U.S. Accuses Chinese Navy of `Unsafe’ South Sea Confrontation

Guided-missile destroyer USS Decatur (DDG 73) operates in the South China Sea. U.S. Navy file photo taken Oct. 13, 2016. 

Update: Photos Show Confrontation Between USS Decatur and Chinese Navy Warship in South China Sea

By David Tweed and Dong Lyu (Bloomberg) — The U.S. accused China’s navy of “unsafe and unprofessional” conduct near a Chinese occupied reef in the disputed South China Sea, in the latest show of tensions between the countries amid their escalating trade war.

A U.S. Navy vessel, the USS Decatur, was sailing “in the vicinity” of Gaven Reef on Sunday when a Chinese destroyer confronted it with “an unsafe and unprofessional maneuver,” said Lieutenant Commander Tim Gorman, a spokesman for the U.S. Pacific Fleet. The destroyer “approached within 45 yards of Decatur’s bow, after which Decatur maneuvered to prevent a collision.”

Meanwhile, China accused the U.S. of violating its “indisputable sovereignty” over the South China Sea feature — a claim that runs counter to a 2016 ruling by an international arbitration panel in the Hague. “We strongly urge the U.S. side to immediately correct its mistake and stop such provocative actions to avoid undermining China-U.S. relations and regional peace and stability,” Foreign Ministry spokeswoman Hua Chunying said Tuesday in a statement.

While the operation was reported by CNN on Sunday, the details about the confrontation only emerged when both sides issued statements on Tuesday. Military tensions between the U.S. and China have been rising as a worsening trade war prompts concern in Beijing over whether President Donald Trump’s latest tariffs are part of a broader plan to stop the country from eroding American dominance of the Asia-Pacific region.

Competing Claims

Beijing claims more than 80 percent of the South China Sea, based on a 1947 map showing vague dashes — the so-called nine-dash line. Five other countries, including Vietnam and the Philippines, have also staked claims in the area, one of the world’s busiest shipping routes.

Although the U.S. takes no position on the competing claims, its Navy regularly carries out freedom of navigation operations — known as “FONOPs” — by sending warships and aircraft near disputed waters to demonstrate the right to travel through what it considers international waters and airspace. The People’s Liberation Army has sought to contest such moves in territory it considers China’s.

“No surprise that the PLA is challenging FONOPs near Spratlys,” tweeted Zack Cooper, who studies U.S. defense strategy in Asia at the American Enterprise Institute in Washington. “This type of limited probe is an attempt to contest rules and norms. It fails as long as we continue to operate.”

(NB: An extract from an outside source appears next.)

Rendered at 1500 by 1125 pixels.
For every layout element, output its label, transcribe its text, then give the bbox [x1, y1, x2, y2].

The incident would have contravened the Code for Unplanned Encounters at Sea that was agreed to by China, the U.S. and other countries in 2014, said Collin Koh Swee Lean, research fellow at Singapore’s S. Rajaratnam School of International Studies. The code aims to curb the chances of accidents and reducing the risk of escalation if one occurs.

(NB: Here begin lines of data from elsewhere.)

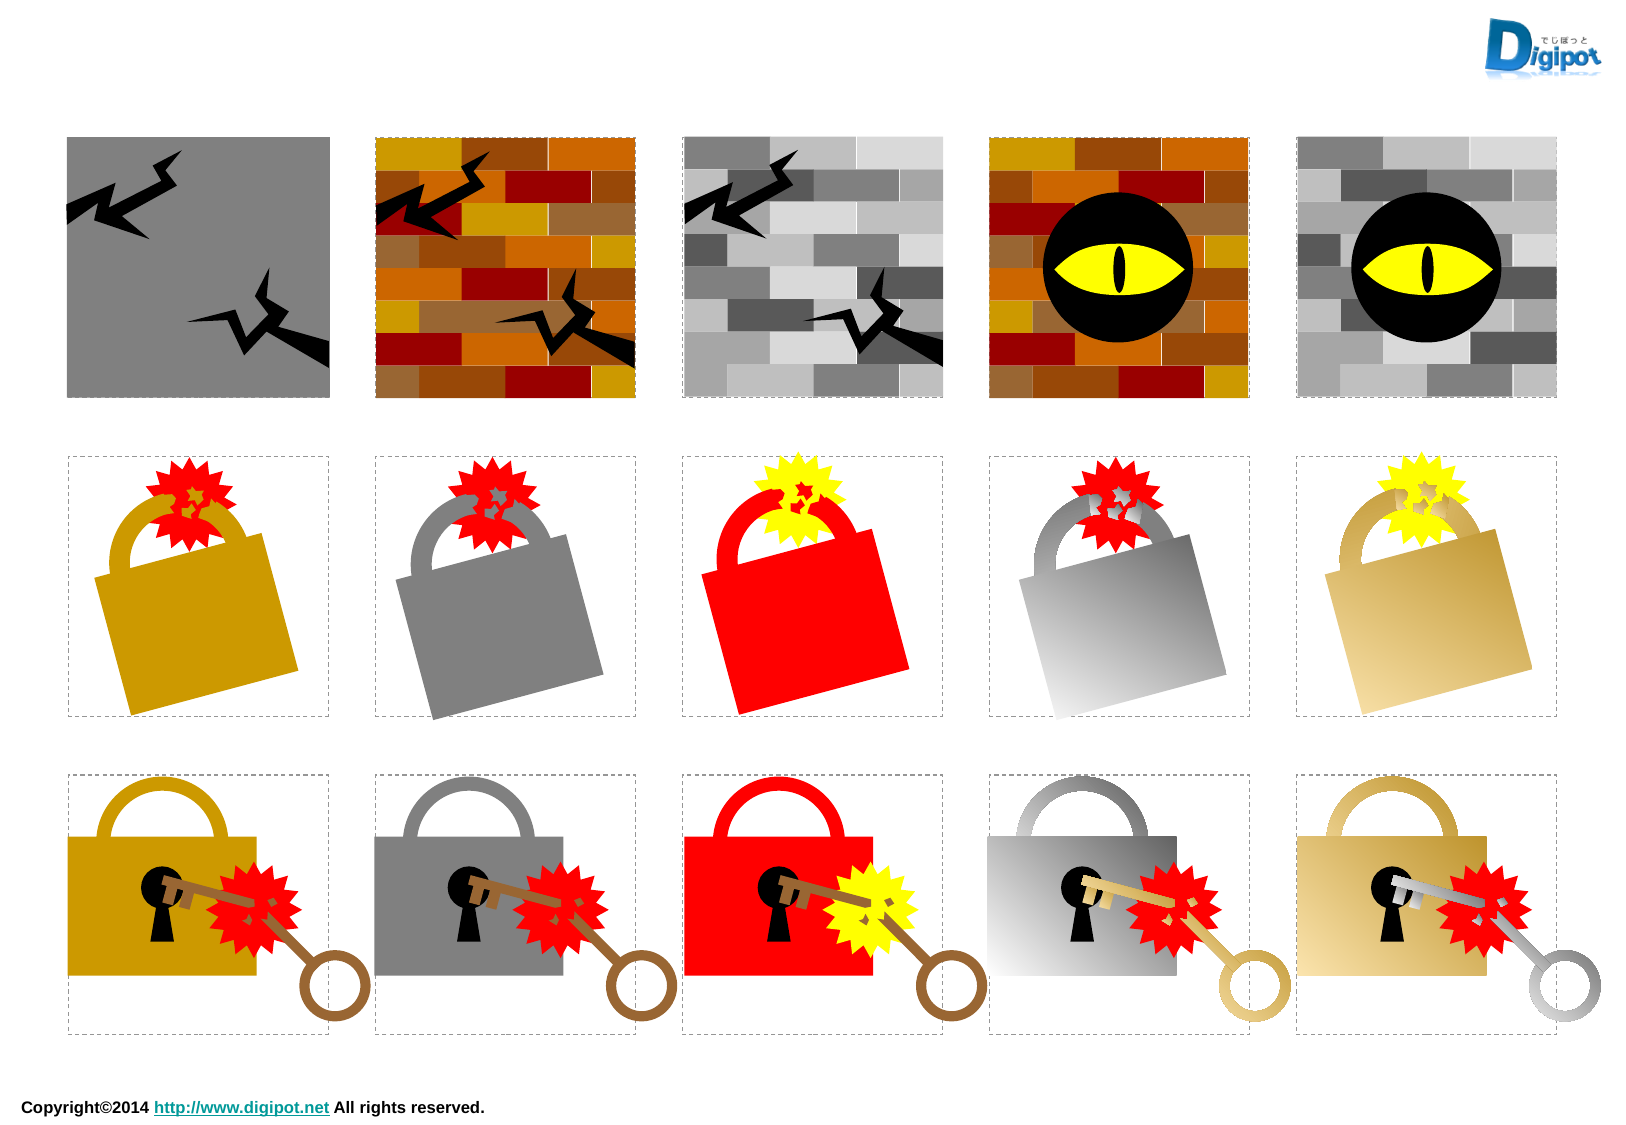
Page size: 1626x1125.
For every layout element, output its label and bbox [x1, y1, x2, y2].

text_box [108, 456, 284, 696]
text_box [410, 456, 589, 700]
text_box [67, 776, 315, 1049]
text_box [374, 776, 621, 1049]
text_box [1339, 451, 1518, 695]
text_box [1297, 136, 1557, 397]
text_box [684, 136, 944, 397]
text_box [1297, 776, 1545, 1049]
text_box [716, 451, 894, 695]
text_box [987, 776, 1235, 1049]
text_box [66, 136, 331, 398]
text_box [989, 137, 1249, 399]
picture [1485, 18, 1602, 82]
text_box [684, 776, 931, 1049]
text_box [375, 137, 636, 399]
text_box [1033, 456, 1212, 700]
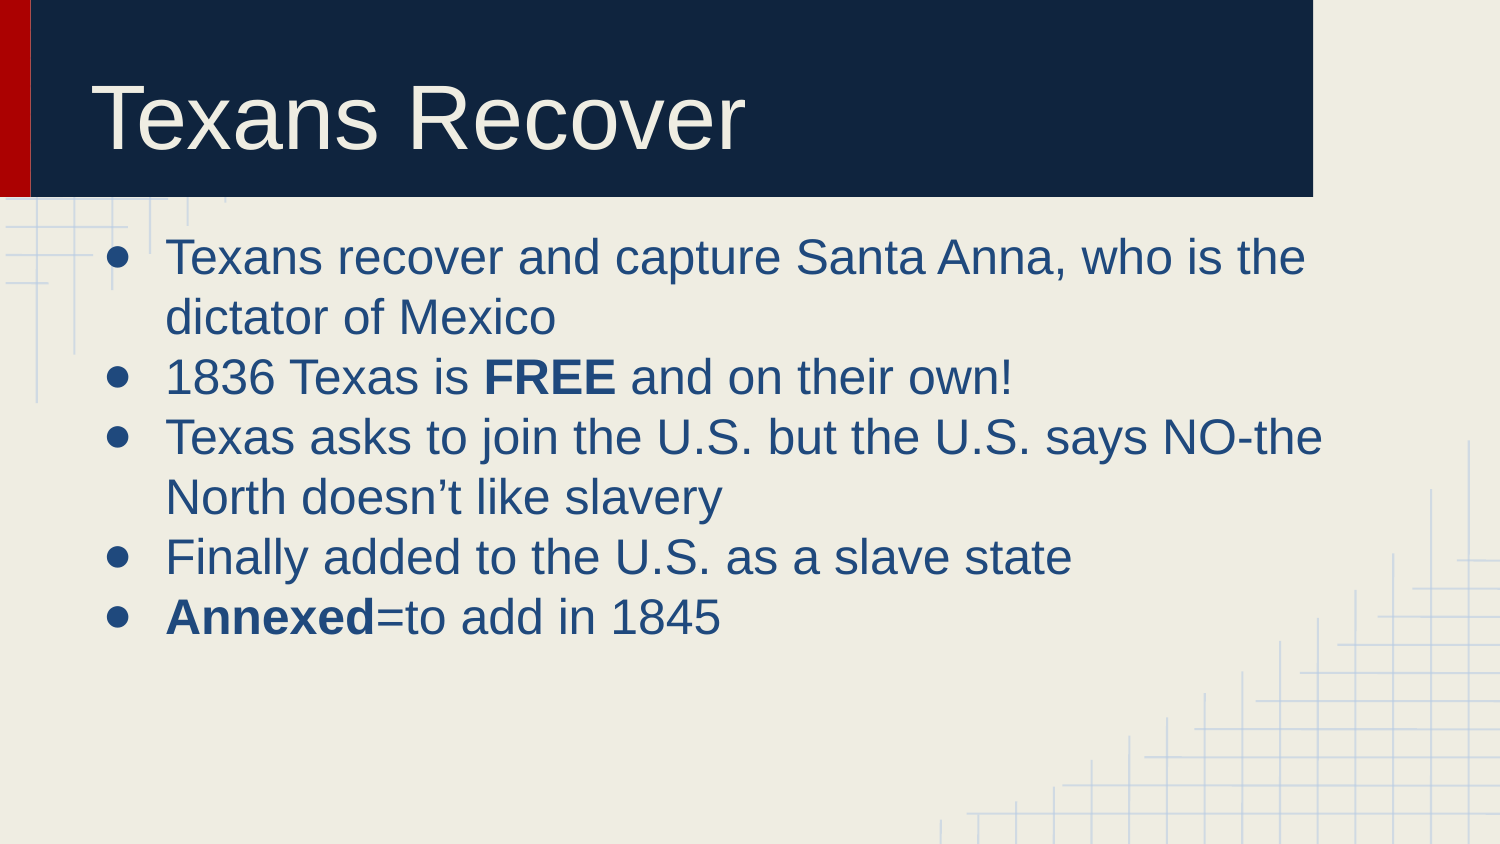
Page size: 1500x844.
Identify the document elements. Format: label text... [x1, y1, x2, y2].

“The reported 45 yards separation gives extremely little margin for safety,” Koh said. “It seems to me that this was deliberate and could have been sanctioned by higher levels as part of the retaliatory moves by China in recent times.”

Fraught Maneuvers

Beijing last month refused a U.S. warship entry to Hong Kong, and its top naval officer canceled a high-level meeting with his U.S. counterpart. The Associated Press reported Monday that Defense Secretary James Mattis had dropped plans to visit China later this month, citing unidentified U.S. defense officials.

The Decatur incident represented at least the second time this year that the U.S. has accused the Chinese navy of acting unprofessionally. In May, Chinese warships warned two U.S. Navy ships away from the Paracel Islands in the South China Sea and maneuvered in a “safe, but unprofessional” manner, according to a CBS report. That assessment meant the ships maneuvered erratically without a collision risk, it said.

Gaven Reef is one of seven Chinese-claimed outposts in the Spratlys chain. China has reclaimed 3,200 of acres of land in the features and built ports, runways and other military infrastructure. The U.S. would “continue to fly, sail and operate anywhere international law allows,” said Gorman, the Pacific Fleet spokesman.